Das geht gut, siehe ersten Seite im, Mit ATI und nVidia zusammen PhysX nutzen(Anleitung) Thread. 


R.e.A.c.T. schrieb:


> Funktioniert das ganze aktuell auch mit Crossfire Systemen? Meine im Originalthread gelesen zu haben, dass es da Probleme wegen der Nvidia Treiber gibt/gab?
> Bin nämlich am überlegen, ob ich meine alte 8800 GT dafür nicht mal auskramen sollte...
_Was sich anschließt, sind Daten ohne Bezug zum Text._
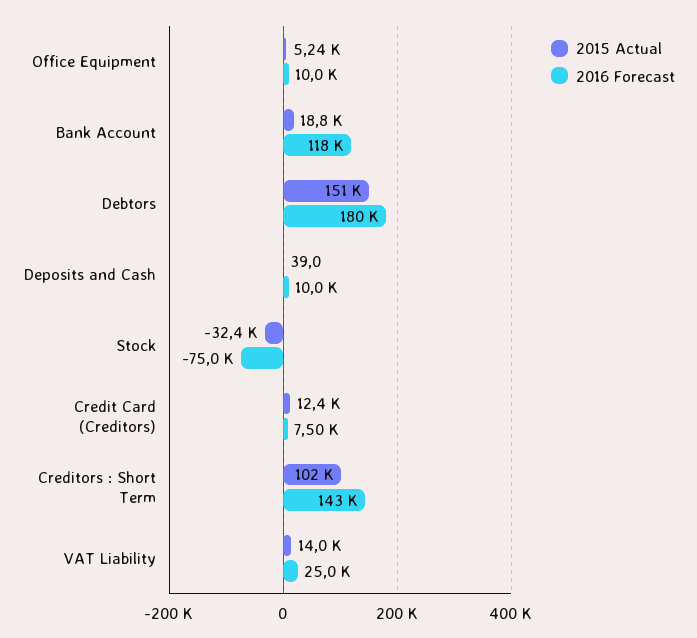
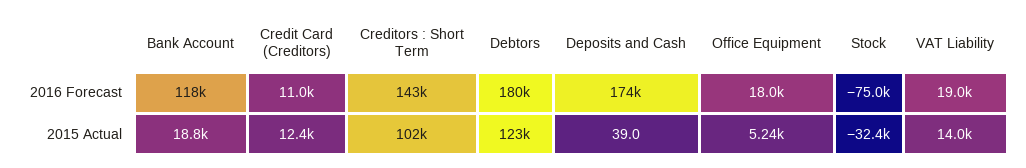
2016 Forecast, Office Equipment: 10000 -> 18000
2015 Actual, Debtors: 151000 -> 123000
2016 Forecast, Deposits and Cash: 10000 -> 174000
2016 Forecast, Credit Card (Creditors): 7500 -> 11000
2016 Forecast, VAT Liability: 25000 -> 19000

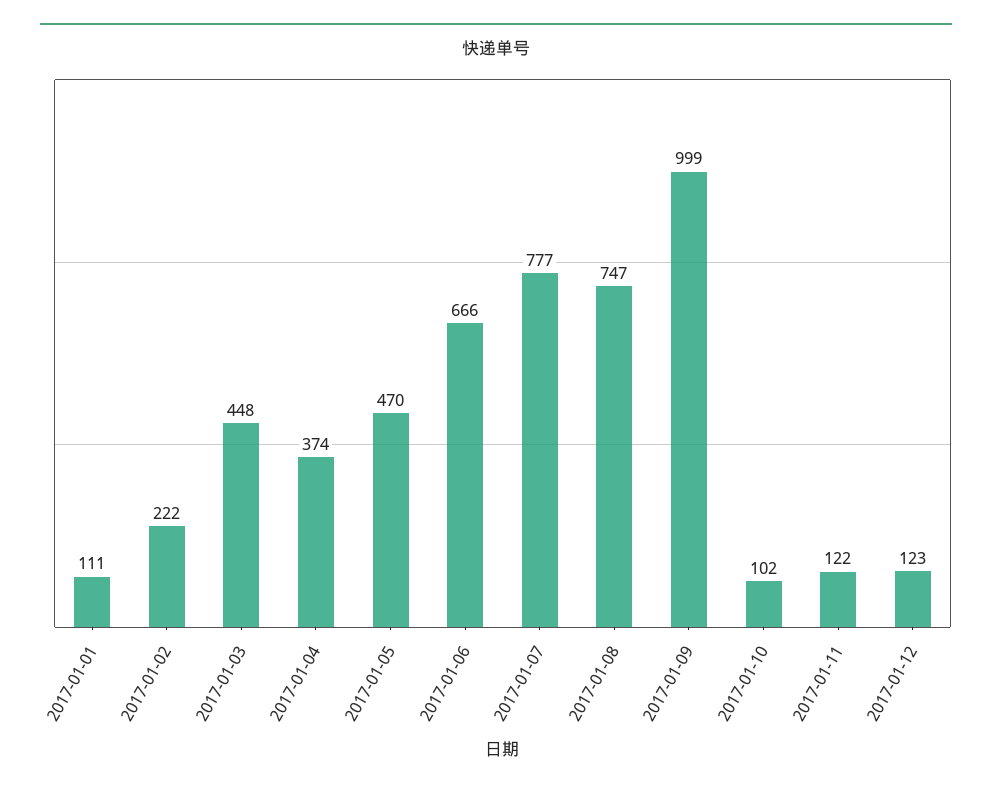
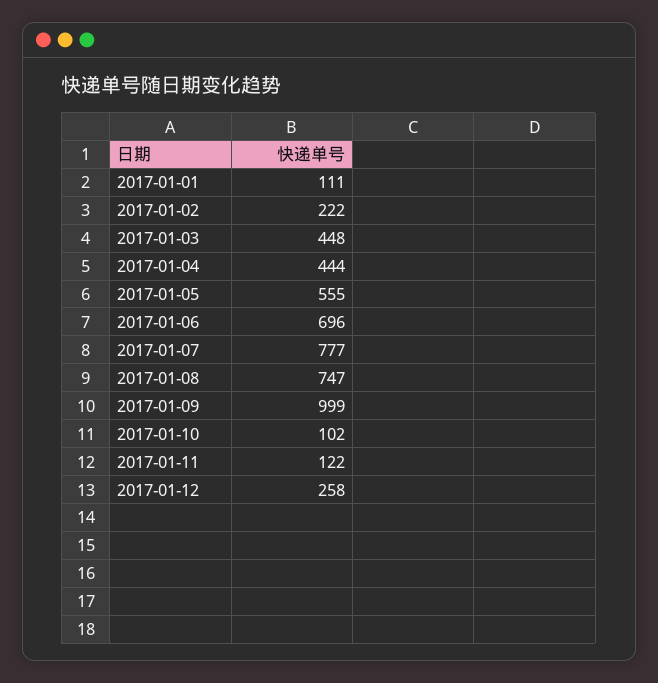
2017-01-04: 374 -> 444
2017-01-05: 470 -> 555
2017-01-06: 666 -> 696
2017-01-12: 123 -> 258

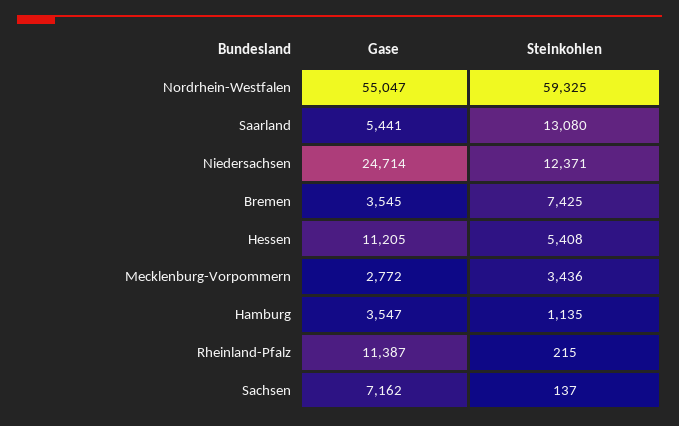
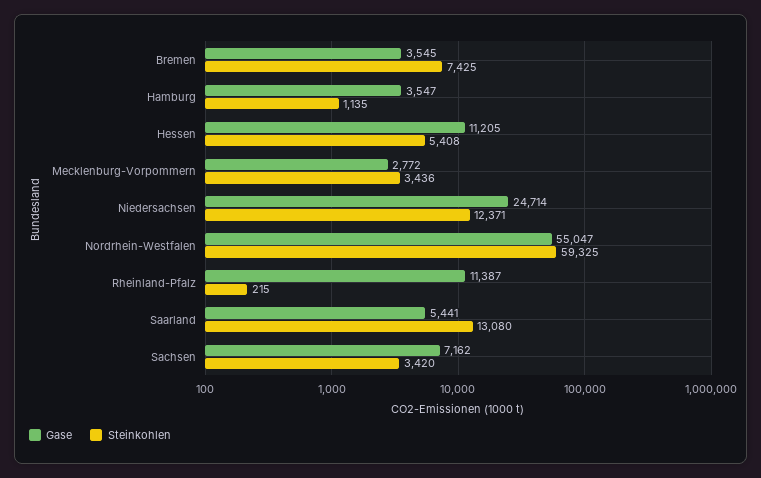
Steinkohlen, Sachsen: 137 -> 3420

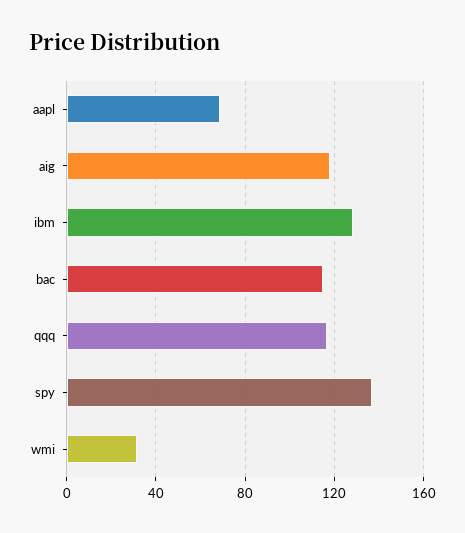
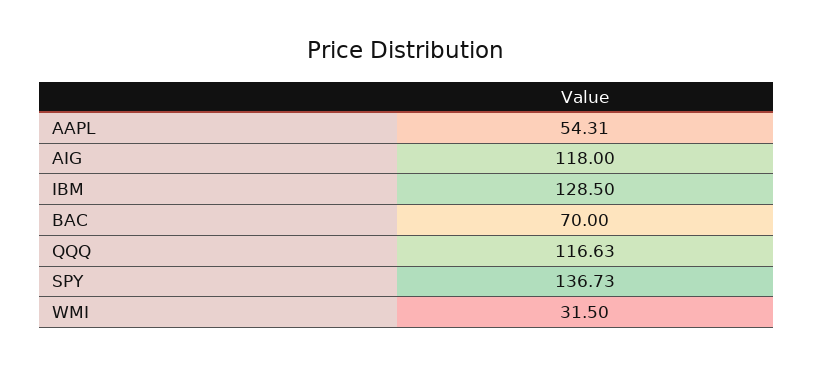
aapl: 70 -> 54.31
bac: 115 -> 70

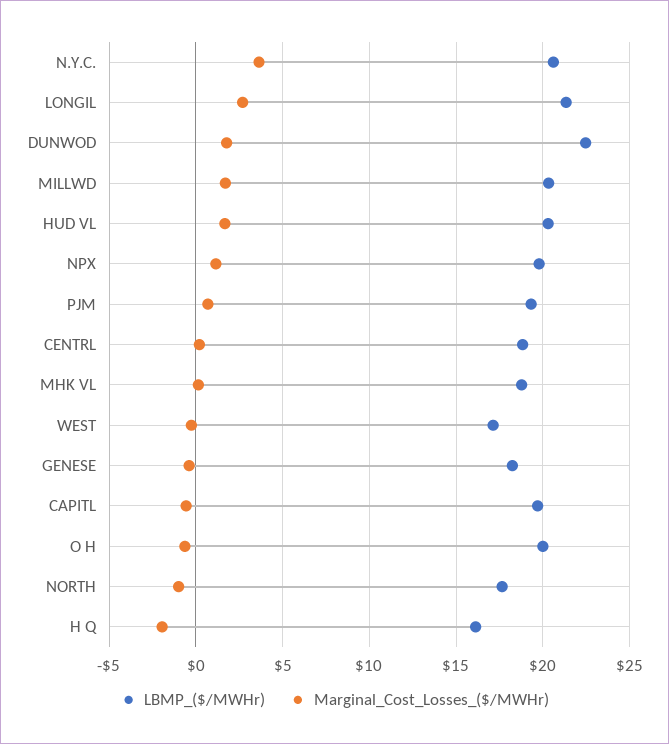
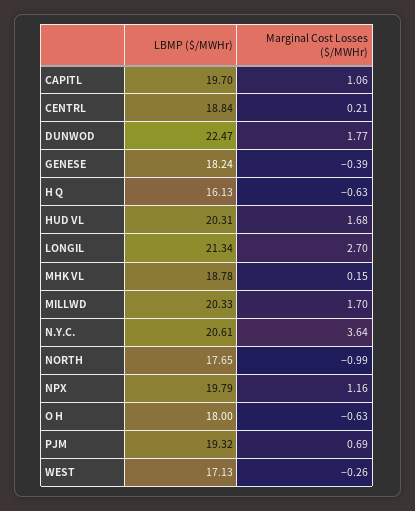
Marginal_Cost_Losses_($/MWHr), CAPITL: -0.5 -> 1.06
LBMP_($/MWHr), O H: 20 -> 18
Marginal_Cost_Losses_($/MWHr), H Q: -2 -> -0.63

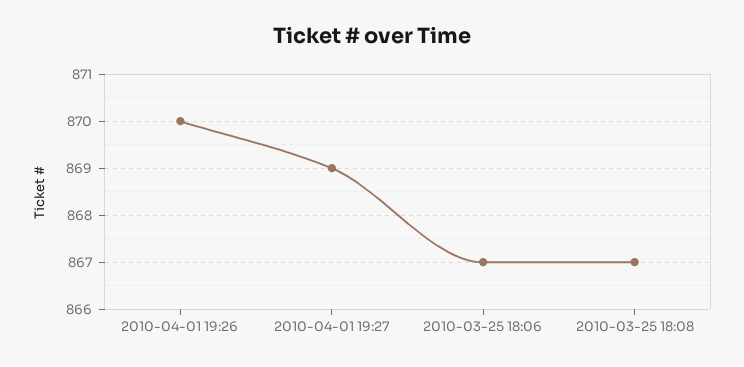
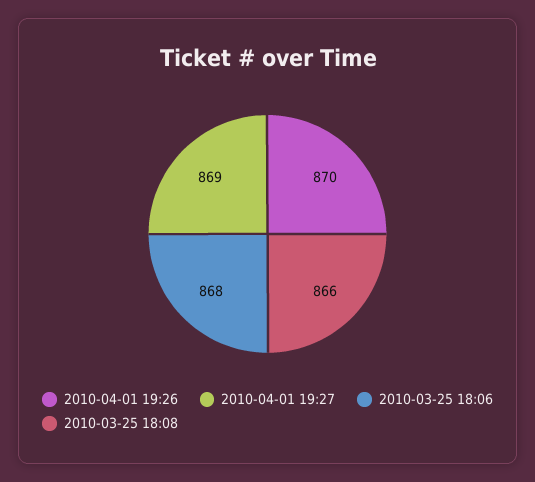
2010-03-25 18:06: 867 -> 868
2010-03-25 18:08: 867 -> 866

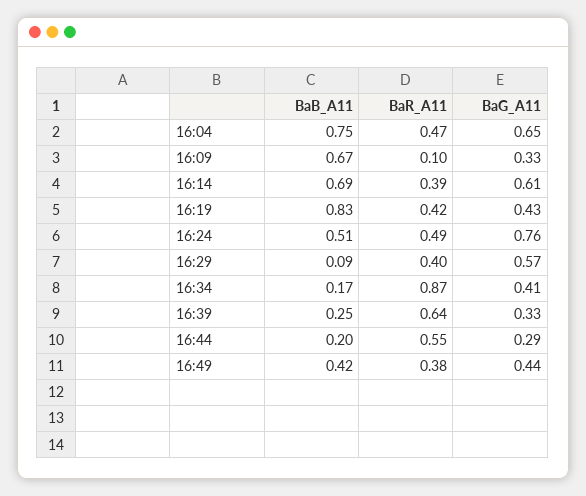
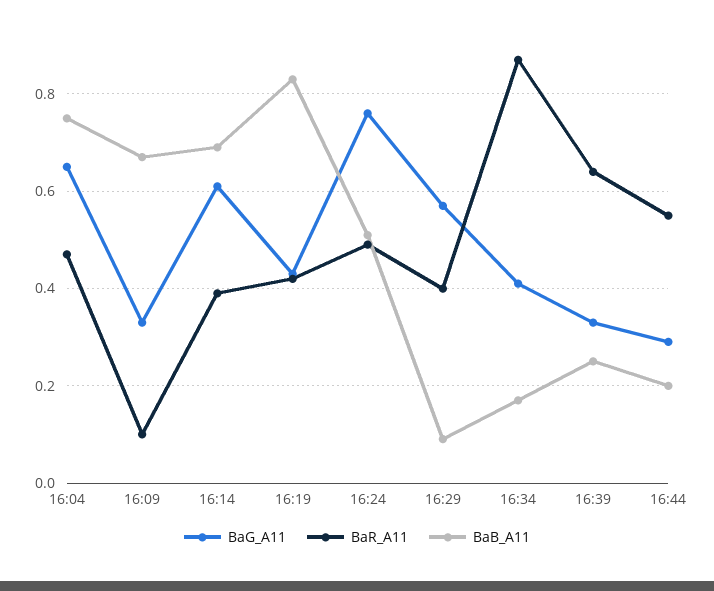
BaB_A11, 16:49: 0.42 -> none
BaR_A11, 16:49: 0.38 -> none
BaG_A11, 16:49: 0.44 -> none

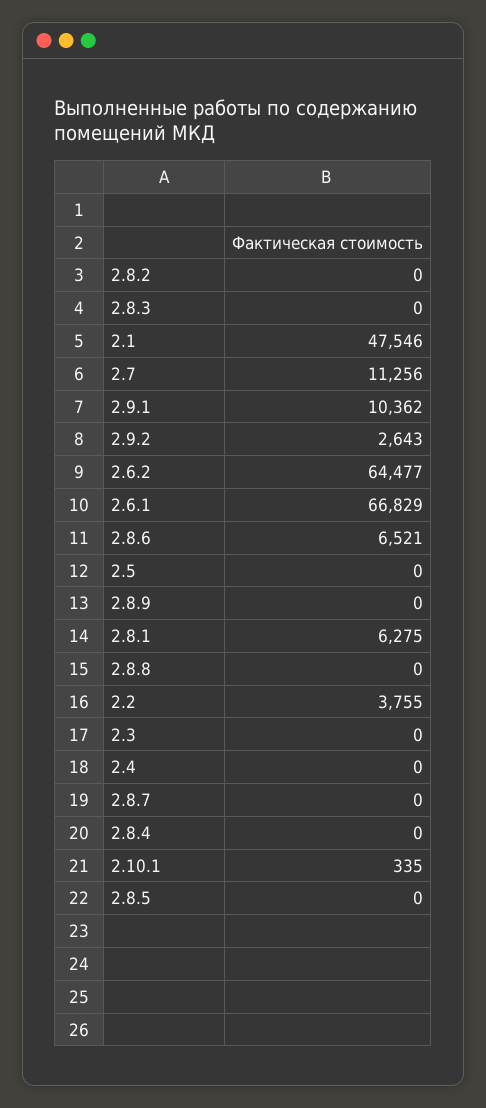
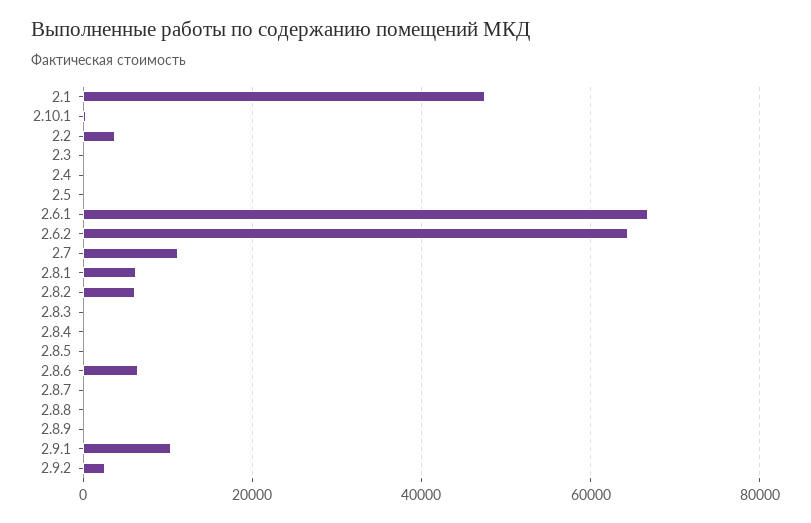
2.8.2: 0 -> 6000

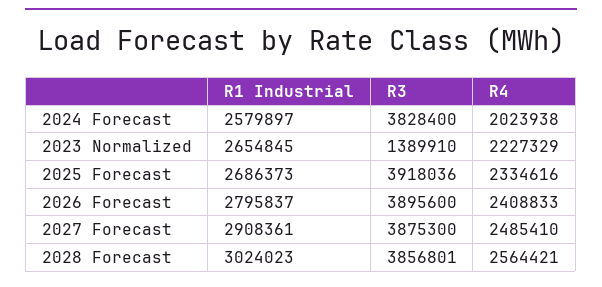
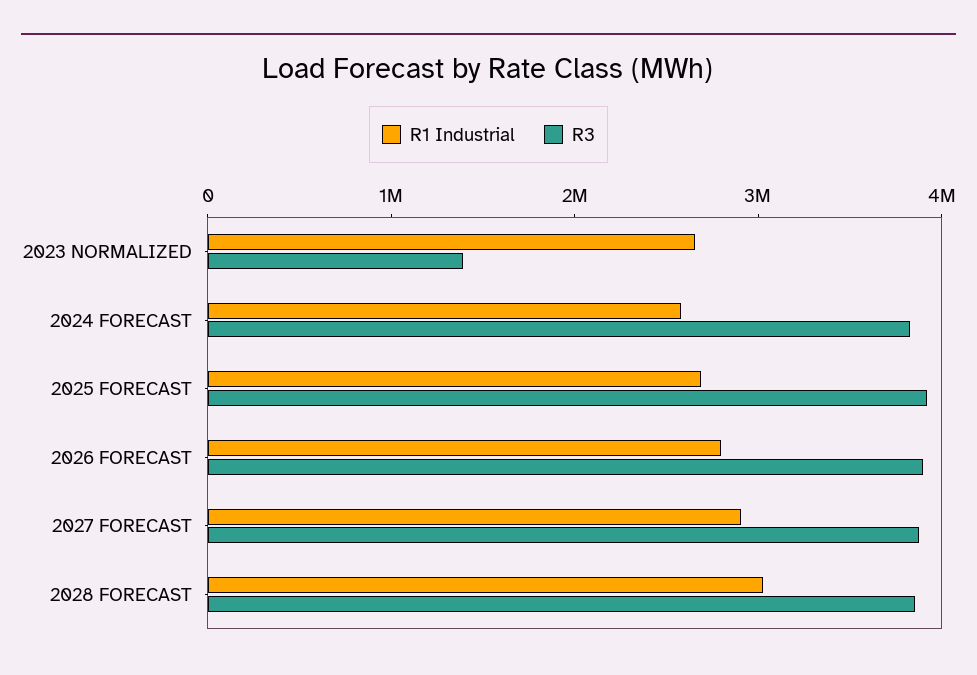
R4, 2024 Forecast: 2023938 -> none
R4, 2023 Normalized: 2227329 -> none
R4, 2025 Forecast: 2334616 -> none
R4, 2026 Forecast: 2408833 -> none
R4, 2027 Forecast: 2485410 -> none
R4, 2028 Forecast: 2564421 -> none

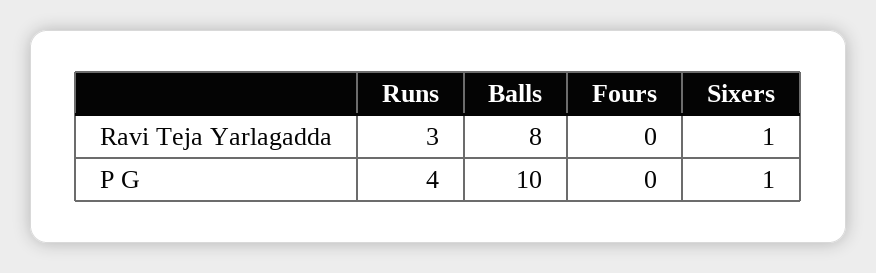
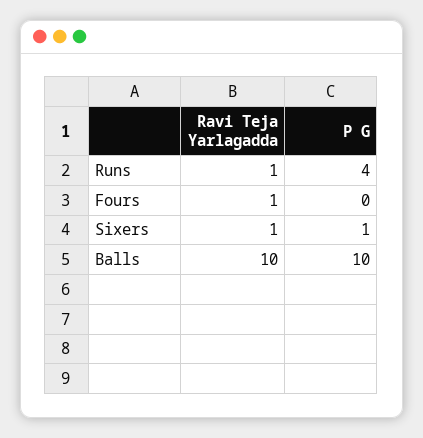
Runs, Ravi Teja Yarlagadda: 3 -> 1
Balls, Ravi Teja Yarlagadda: 8 -> 10
Fours, Ravi Teja Yarlagadda: 0 -> 1

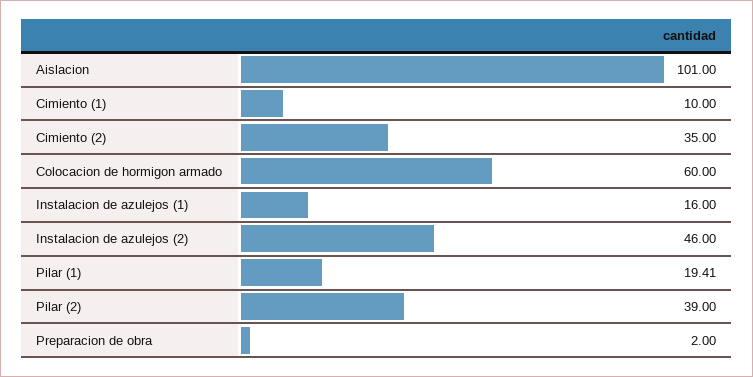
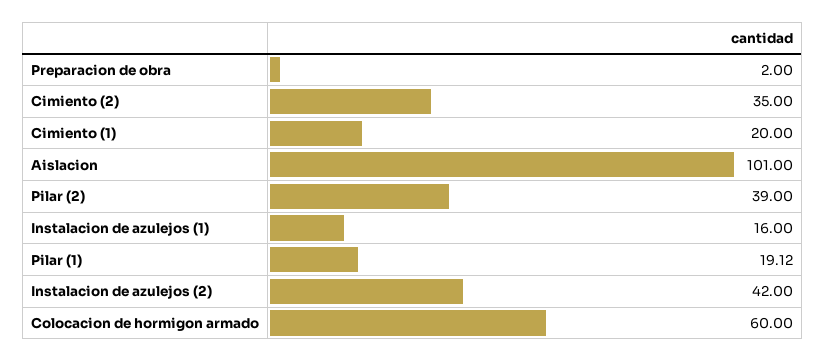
Cimiento (1): 10 -> 20
Instalacion de azulejos (2): 46 -> 42
Pilar (1): 19.41 -> 19.12

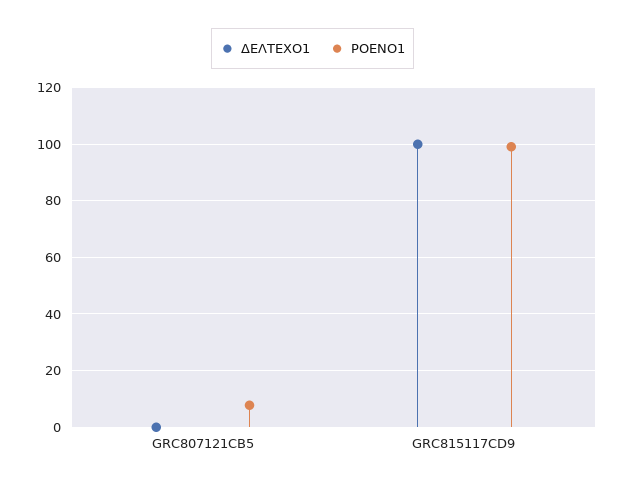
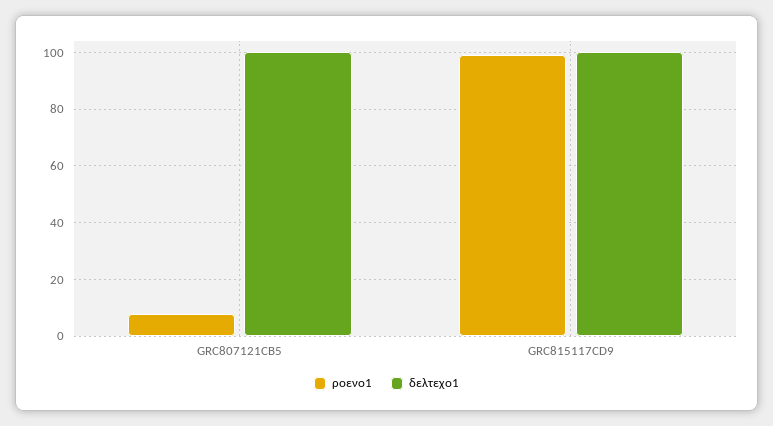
ΔΕΛΤΕΧΟ1, GRC807121CB5: 0 -> 100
cossfire funktioniert auch, habe einen im Skype, der hat getestet:
Meine Konfig(Faxenkram): Core i7 950 + X58 Rampage II Extreme 
+ 5970 + 5870 (im Crossfire) 
+ 3x Samsung 24'' (im Eyefinity-Betrieb) 
+ 9600GT für PhysX
der hat jetzt eine 250 und 2x 5970 im crossfire und es geht.
http://extreme.pcgameshardware.de/g...men-physx-nutzen-anleitung-6.html#post1413421


----------



## Arkogei (7. August 2010)

*AW: Mit ATI und nVidia zusammen PhysX nutzen(anleitung)*

Würde eine 8600 GT 256MB für PhysX ausreichen?


----------



## Gordon-1979 (7. August 2010)

*AW: Mit ATI und nVidia zusammen PhysX nutzen(anleitung)*

ja das geht.


----------



## MaxMax (7. August 2010)

*AW: Mit ATI und nVidia zusammen PhysX nutzen(anleitung)*

ja, geht, aber eine 8600 gt ist schon bisserl "schwach" auf der brust, physx profitiert halt von vielen streamprozessoren und hohen shadertakt, die 256MB sind auch grad das limit für die physx bibliotheken... und wenn dann spiele wie dark void oder mafia 2 schon eine gtx 9800 oder gtx 260 empfehlen...


----------



## Arkogei (7. August 2010)

*AW: Mit ATI und nVidia zusammen PhysX nutzen(anleitung)*

Wäre eine 9600GT 1GB viel besser? Gibt es auch eine GTX 9800 im 1 slot Design?


----------



## MaxMax (7. August 2010)

*AW: Mit ATI und nVidia zusammen PhysX nutzen(anleitung)*

ich verwend eine gts 250 1GB (sollte zu einer gtx 9800+ ident sein) + hd5870 @1000/1400 und damit läufts wunderbar, max. spitzenauslastung ca. 25% mit physx, meistens aber nur <10%.
lg


----------



## Gordon-1979 (7. August 2010)

*AW: Mit ATI und nVidia zusammen PhysX nutzen(anleitung)*

Arkogei ein 8600 GT reich aus, habe eine und diese reich aus. ein 8600GT macht die Arbeit für PhysX sehr gut. und dark Void läuft auf diese, genau wie Batman. Zu Mafia wird bis jetzt spekuliert das ein 480 alleine nicht reicht. also abwarten. Ich werde auch ein Test dazu hier rein stellen. Mein System ist ja bekannt.


----------



## Arkogei (7. August 2010)

*AW: Mit ATI und nVidia zusammen PhysX nutzen(anleitung)*

Das ist ja super. Ich hab nämlich noch eine passiv gekühlte 1 Slot Karte aus meinem alten LIDL PC. Ansonsten hätte eine 2 Slot Karte nicht mehr reingepasst (neben TV- und (bald) Soundkarte).


----------



## Gordon-1979 (8. August 2010)

*AW: Mit ATI und nVidia zusammen PhysX nutzen(anleitung)*

na klar wenn man die da hat und die 8600gt verbraucht max 50w.


----------



## Murdock08 (10. August 2010)

*AW: Mit ATI und nVidia zusammen PhysX nutzen(anleitung)*

Mafia 2 Demo ist da ! Teste gerade die Physx !
Mein System : I7 920
HD5970+Gt240 ( Physx)
Ram: 12 Gb

Läuft sehr bescheiden !


----------



## Jan565 (10. August 2010)

*AW: Mit ATI und nVidia zusammen PhysX nutzen(anleitung)*

Ich frage mich was brauch um es ohne Physix auf max zu zocken! Hoffentlich reicht eine 5850 aus. 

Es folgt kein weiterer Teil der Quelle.